**Action item:** Set down exactly the lines in the records below that run from the line with "Remote Access - Esd" to the line with "Heureuse de vous", inclusive, and nothing more.

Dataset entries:

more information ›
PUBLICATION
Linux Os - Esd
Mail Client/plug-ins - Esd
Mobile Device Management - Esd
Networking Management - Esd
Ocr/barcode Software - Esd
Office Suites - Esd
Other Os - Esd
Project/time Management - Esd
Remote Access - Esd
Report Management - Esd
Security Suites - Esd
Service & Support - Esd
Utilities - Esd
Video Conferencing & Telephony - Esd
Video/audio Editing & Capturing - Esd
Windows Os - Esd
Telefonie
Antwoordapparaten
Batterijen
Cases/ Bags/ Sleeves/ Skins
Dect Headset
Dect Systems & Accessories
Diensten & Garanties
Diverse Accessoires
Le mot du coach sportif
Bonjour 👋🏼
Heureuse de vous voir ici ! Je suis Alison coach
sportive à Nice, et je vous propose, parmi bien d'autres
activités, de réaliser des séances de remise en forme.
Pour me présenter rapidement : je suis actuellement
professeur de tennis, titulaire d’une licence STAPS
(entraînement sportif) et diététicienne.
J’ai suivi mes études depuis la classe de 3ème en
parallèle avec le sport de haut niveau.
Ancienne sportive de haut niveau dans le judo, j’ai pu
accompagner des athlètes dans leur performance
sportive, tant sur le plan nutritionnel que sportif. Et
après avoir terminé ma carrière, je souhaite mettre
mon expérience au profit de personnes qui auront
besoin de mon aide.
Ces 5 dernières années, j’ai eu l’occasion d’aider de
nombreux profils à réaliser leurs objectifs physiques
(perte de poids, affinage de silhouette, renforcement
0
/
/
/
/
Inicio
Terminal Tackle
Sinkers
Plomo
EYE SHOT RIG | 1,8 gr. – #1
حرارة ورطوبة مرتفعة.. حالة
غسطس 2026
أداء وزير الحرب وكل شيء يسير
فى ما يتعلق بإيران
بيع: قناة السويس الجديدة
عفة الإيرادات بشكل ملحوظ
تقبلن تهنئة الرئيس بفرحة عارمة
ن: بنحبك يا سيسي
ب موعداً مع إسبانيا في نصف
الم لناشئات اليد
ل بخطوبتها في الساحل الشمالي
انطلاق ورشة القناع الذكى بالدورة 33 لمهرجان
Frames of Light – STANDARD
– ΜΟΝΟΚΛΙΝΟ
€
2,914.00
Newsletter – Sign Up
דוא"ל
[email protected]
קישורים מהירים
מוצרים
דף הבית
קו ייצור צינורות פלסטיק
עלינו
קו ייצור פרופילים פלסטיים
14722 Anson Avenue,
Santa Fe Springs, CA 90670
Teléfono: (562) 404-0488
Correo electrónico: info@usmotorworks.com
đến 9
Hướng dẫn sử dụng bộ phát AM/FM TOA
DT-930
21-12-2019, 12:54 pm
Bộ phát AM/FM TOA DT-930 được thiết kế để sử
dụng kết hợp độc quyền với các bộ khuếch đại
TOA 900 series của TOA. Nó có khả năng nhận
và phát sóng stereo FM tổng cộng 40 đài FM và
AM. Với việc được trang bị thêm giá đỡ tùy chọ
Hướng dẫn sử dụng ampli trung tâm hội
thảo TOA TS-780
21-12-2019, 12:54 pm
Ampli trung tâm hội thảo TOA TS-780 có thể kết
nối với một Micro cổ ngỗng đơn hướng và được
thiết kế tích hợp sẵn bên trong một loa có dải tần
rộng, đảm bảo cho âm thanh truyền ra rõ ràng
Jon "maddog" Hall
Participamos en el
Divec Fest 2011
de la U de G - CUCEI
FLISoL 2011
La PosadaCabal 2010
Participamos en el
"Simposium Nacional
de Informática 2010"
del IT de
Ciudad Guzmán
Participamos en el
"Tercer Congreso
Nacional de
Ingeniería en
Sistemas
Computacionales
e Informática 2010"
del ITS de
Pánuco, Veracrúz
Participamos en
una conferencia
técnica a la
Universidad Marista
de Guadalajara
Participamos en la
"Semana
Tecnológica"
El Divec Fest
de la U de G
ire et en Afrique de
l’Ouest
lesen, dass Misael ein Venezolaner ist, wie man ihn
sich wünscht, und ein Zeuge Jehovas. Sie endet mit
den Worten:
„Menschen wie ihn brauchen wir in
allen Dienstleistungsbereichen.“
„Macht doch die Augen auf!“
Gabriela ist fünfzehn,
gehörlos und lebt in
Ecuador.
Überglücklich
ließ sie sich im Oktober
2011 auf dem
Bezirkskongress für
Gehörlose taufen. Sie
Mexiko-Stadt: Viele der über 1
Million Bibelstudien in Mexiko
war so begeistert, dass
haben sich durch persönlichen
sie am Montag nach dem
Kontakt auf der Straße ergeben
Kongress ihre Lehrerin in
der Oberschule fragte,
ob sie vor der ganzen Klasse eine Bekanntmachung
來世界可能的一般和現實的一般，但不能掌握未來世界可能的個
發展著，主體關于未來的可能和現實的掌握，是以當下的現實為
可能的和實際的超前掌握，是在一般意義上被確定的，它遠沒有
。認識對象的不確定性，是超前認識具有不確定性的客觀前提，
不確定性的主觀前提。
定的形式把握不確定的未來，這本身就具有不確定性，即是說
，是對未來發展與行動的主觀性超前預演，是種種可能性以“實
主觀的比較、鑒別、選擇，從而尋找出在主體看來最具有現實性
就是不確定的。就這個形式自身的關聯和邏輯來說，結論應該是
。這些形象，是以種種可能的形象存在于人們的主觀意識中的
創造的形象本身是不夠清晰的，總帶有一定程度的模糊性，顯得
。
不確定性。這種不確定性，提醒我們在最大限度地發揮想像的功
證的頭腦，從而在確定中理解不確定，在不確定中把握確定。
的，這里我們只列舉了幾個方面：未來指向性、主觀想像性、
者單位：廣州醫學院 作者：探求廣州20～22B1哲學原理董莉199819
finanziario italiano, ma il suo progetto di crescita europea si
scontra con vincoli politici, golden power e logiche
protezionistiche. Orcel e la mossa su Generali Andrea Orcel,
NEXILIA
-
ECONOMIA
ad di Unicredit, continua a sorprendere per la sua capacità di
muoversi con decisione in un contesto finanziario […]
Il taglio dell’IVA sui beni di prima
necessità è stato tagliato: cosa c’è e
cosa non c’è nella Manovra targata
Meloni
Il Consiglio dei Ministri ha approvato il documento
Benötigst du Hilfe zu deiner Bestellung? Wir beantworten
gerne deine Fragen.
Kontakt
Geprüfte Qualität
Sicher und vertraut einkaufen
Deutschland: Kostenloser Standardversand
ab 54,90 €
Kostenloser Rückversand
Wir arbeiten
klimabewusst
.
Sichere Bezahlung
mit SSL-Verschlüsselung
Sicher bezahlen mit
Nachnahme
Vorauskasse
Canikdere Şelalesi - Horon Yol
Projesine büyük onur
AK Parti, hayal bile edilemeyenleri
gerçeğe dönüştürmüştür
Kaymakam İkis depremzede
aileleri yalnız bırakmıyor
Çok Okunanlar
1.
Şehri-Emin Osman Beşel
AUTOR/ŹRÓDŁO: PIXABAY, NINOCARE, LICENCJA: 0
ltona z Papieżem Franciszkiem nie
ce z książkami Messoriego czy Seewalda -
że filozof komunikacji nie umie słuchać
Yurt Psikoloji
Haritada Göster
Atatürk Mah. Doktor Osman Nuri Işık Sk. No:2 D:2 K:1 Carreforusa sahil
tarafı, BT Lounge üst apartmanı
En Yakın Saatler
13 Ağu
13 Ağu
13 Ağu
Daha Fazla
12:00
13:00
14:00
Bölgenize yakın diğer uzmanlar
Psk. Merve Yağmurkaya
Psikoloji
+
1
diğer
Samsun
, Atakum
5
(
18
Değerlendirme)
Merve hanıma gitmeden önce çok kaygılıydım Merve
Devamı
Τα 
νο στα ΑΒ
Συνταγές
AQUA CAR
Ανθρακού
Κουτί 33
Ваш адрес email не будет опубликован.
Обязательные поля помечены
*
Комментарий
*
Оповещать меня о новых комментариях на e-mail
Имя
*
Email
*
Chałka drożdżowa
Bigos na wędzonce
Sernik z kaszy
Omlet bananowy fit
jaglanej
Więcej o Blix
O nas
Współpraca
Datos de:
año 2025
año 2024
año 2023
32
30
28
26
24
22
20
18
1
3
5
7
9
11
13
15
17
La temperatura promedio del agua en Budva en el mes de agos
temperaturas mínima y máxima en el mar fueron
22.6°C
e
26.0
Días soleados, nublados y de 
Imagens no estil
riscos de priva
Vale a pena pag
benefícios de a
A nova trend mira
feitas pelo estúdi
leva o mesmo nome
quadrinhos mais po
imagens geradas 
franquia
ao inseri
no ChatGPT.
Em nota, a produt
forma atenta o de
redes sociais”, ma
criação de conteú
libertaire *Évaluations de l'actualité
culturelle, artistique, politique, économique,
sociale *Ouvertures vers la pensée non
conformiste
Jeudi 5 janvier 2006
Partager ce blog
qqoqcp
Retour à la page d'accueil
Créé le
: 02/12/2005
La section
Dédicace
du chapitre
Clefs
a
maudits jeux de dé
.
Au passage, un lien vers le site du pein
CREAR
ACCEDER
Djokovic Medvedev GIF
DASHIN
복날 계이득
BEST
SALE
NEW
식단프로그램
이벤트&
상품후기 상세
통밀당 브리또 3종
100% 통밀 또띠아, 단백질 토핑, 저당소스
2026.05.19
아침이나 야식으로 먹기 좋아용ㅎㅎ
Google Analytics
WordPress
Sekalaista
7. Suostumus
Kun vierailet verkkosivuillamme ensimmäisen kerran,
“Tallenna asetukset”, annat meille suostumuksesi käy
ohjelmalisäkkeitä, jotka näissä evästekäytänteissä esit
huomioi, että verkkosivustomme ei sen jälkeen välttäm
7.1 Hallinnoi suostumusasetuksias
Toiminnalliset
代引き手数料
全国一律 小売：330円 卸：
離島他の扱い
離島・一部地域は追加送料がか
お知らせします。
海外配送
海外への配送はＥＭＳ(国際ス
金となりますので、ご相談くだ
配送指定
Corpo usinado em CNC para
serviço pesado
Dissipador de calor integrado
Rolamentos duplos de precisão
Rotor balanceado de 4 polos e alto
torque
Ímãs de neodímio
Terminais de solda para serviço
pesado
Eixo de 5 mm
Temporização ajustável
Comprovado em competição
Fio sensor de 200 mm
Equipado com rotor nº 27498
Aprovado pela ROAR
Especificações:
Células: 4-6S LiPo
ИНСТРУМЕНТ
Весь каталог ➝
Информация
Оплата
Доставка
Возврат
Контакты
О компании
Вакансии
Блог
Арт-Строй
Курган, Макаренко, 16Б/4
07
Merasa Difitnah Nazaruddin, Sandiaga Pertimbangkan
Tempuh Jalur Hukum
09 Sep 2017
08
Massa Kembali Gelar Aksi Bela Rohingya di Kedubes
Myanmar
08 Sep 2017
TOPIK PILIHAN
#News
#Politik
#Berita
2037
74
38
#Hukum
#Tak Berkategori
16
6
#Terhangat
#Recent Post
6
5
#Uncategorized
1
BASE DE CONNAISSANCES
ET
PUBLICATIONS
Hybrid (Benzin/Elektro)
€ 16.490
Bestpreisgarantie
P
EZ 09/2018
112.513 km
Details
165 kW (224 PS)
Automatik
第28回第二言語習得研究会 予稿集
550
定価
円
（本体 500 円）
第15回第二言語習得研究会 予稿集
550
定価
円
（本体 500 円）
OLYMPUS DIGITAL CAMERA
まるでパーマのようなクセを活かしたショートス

**Exercise answer:**
Remote Access - Esd
Report Management - Esd
Security Suites - Esd
Service & Support - Esd
Utilities - Esd
Video Conferencing & Telephony - Esd
Video/audio Editing & Capturing - Esd
Windows Os - Esd
Telefonie
Antwoordapparaten
Batterijen
Cases/ Bags/ Sleeves/ Skins
Dect Headset
Dect Systems & Accessories
Diensten & Garanties
Diverse Accessoires
Le mot du coach sportif
Bonjour 👋🏼
Heureuse de vous voir ici ! Je suis Alison coach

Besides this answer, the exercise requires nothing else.